The latter was to an earlier point where you said 'we gain literally nothing'. I pointed out an impact - it does not matter where that impact occurs since there were no specified confines in your comment. In fact the use of an absolute specifically includes everything.
To restate my original point - this isn't perfect but its starting out at a much more moderate position that I would have hoped for. I would have expected something far closer to 'privatize social security' given the relative power Republicans currently enjoy.
It all comes down to one very simple fact that once you understand you will see why cutting benefits now to protect the 'trust fund' is silliness: The amount of money the government has to pay retirement benefits, the military, roads, whatever, is the sum total of all tax receipts, plus borrowing. If the government buys its own bonds to put them in a trust fund that doesn't give them more money to spend next year because they are only transacting with themselves. If we cut social security benefits to zero today it would mean nothing as to our capacity to pay them in 2035 and if we doubled them today the same thing would be true.

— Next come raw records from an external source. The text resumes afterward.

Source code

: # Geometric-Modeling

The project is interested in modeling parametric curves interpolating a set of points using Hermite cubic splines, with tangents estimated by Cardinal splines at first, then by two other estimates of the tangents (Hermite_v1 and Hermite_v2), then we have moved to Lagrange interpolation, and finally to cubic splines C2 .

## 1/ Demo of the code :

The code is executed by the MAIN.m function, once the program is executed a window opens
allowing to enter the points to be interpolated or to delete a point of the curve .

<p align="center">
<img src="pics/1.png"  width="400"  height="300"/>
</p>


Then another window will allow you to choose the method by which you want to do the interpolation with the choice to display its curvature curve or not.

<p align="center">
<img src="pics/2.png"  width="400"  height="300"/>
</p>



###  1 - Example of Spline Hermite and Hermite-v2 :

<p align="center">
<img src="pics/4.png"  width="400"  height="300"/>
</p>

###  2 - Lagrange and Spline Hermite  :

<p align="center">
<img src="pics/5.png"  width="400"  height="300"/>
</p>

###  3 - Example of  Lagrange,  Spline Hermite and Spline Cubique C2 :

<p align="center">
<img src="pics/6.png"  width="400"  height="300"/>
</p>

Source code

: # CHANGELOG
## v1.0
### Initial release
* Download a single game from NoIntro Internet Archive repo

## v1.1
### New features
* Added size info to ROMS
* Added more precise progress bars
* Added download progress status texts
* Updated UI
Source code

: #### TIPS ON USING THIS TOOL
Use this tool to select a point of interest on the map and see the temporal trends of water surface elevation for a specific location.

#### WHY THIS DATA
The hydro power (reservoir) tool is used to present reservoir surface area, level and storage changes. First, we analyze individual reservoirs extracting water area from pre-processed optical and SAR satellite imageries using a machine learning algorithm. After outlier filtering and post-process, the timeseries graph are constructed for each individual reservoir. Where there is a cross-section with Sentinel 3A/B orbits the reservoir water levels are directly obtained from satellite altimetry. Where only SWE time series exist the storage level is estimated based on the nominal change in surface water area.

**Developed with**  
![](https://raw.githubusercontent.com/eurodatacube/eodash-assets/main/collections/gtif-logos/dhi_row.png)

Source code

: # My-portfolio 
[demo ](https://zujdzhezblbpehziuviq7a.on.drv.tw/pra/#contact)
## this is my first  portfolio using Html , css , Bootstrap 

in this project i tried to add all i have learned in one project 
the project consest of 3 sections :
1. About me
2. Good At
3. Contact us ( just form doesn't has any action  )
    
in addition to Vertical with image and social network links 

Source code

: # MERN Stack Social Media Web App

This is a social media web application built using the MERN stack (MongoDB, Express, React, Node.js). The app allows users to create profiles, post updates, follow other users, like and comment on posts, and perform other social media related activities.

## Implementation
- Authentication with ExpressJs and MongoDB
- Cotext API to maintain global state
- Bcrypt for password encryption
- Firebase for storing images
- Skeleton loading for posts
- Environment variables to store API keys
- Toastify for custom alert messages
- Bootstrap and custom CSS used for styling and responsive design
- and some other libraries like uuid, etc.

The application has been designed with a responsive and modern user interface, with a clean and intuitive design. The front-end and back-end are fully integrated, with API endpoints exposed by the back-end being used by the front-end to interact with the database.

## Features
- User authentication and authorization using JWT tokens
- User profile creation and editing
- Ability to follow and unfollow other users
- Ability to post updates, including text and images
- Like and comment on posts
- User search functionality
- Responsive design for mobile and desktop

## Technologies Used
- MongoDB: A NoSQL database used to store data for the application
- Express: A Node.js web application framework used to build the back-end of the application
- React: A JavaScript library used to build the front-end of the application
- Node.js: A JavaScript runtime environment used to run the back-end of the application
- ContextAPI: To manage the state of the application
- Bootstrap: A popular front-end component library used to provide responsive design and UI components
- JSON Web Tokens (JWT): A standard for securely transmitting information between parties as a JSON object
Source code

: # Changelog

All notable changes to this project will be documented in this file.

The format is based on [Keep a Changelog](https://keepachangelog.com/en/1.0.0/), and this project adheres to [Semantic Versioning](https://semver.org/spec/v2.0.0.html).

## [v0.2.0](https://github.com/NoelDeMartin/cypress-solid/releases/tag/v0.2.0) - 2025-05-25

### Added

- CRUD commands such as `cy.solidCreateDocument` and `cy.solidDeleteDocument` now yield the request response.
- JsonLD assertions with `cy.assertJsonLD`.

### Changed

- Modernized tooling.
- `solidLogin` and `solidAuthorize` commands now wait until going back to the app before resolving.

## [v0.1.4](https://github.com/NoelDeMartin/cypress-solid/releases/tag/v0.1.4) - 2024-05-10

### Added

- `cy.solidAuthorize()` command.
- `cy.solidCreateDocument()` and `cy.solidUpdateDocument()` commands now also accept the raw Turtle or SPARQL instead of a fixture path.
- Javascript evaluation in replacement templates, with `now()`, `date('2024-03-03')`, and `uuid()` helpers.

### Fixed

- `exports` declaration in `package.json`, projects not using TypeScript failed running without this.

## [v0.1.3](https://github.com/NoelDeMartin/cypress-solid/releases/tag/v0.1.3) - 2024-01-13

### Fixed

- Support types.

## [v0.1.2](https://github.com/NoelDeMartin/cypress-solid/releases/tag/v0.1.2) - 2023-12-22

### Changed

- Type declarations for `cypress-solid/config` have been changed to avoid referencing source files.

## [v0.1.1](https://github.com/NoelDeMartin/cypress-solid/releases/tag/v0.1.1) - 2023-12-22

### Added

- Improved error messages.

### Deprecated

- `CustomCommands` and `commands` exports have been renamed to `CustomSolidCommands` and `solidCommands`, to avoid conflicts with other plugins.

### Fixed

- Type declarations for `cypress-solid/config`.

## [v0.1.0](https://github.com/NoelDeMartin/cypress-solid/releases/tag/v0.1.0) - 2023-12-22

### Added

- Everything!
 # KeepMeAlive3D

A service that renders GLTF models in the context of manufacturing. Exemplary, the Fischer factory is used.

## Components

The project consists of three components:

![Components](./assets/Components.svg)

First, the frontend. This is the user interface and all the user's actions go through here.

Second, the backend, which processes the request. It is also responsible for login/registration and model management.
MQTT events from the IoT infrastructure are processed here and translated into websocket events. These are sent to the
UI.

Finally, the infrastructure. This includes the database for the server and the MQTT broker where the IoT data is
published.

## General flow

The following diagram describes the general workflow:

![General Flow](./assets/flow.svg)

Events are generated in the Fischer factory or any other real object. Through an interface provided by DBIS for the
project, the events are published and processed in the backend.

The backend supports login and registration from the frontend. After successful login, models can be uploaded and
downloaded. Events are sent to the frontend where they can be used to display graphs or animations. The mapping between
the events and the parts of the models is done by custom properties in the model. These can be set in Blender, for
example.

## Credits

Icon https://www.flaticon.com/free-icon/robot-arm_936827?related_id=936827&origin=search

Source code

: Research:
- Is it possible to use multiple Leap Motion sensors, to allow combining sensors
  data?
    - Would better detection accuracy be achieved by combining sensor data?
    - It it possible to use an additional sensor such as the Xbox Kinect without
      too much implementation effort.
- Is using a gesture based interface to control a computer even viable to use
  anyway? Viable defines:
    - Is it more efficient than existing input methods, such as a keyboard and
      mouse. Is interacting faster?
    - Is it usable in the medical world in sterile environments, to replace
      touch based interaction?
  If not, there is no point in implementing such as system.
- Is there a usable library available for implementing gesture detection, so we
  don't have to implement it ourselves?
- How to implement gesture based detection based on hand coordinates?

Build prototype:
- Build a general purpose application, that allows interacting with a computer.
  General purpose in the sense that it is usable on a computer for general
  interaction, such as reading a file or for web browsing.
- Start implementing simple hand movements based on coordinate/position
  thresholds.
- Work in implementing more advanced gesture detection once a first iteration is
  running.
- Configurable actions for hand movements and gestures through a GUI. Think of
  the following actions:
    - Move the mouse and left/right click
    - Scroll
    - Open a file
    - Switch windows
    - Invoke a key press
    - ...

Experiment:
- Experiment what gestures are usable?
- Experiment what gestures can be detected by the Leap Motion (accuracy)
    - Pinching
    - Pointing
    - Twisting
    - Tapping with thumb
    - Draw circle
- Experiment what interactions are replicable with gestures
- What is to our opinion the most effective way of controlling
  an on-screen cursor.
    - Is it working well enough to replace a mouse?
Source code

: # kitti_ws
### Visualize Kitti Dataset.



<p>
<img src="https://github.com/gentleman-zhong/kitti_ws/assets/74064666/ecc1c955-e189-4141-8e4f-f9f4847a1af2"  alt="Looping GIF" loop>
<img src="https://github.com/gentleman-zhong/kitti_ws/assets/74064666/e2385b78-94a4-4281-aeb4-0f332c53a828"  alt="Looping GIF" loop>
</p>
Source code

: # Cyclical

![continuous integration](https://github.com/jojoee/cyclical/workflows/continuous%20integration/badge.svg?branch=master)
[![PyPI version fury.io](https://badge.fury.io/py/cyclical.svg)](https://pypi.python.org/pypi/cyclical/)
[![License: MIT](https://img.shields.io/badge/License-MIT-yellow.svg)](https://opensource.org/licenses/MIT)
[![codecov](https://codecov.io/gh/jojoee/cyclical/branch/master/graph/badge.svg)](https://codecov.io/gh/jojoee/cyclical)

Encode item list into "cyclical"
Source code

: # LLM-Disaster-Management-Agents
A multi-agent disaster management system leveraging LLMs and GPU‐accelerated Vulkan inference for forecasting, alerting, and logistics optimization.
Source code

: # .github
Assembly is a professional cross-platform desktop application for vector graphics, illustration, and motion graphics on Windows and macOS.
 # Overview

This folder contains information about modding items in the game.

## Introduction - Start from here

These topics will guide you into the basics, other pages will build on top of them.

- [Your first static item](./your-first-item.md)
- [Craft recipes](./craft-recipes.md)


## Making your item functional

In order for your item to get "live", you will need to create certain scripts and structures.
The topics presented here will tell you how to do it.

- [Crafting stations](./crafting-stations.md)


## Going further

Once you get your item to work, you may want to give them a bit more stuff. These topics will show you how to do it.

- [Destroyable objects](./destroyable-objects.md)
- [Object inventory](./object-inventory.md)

It baffles me that you make this argument since I have never said anything in regards to protecting the trust fund and specifically mentioned that the overall level isn't of great importance. The level of trust fund reserves doesn't matter to the payouts as long as expenditures doesn't exceed assets. The trust fund only serves as a proxy for overall solvency. The additional assets could be a $1 IOU but as long as it stays at that we have no issues with SS. The desire for a gradual change isn't because the assets have to be protected its so that people have time to adjust to any changes. A drop of 25% or even 10% is not something a lot of retirees can just absorb instantly. It takes years and years of planning to build up personal reserves of that magnitude.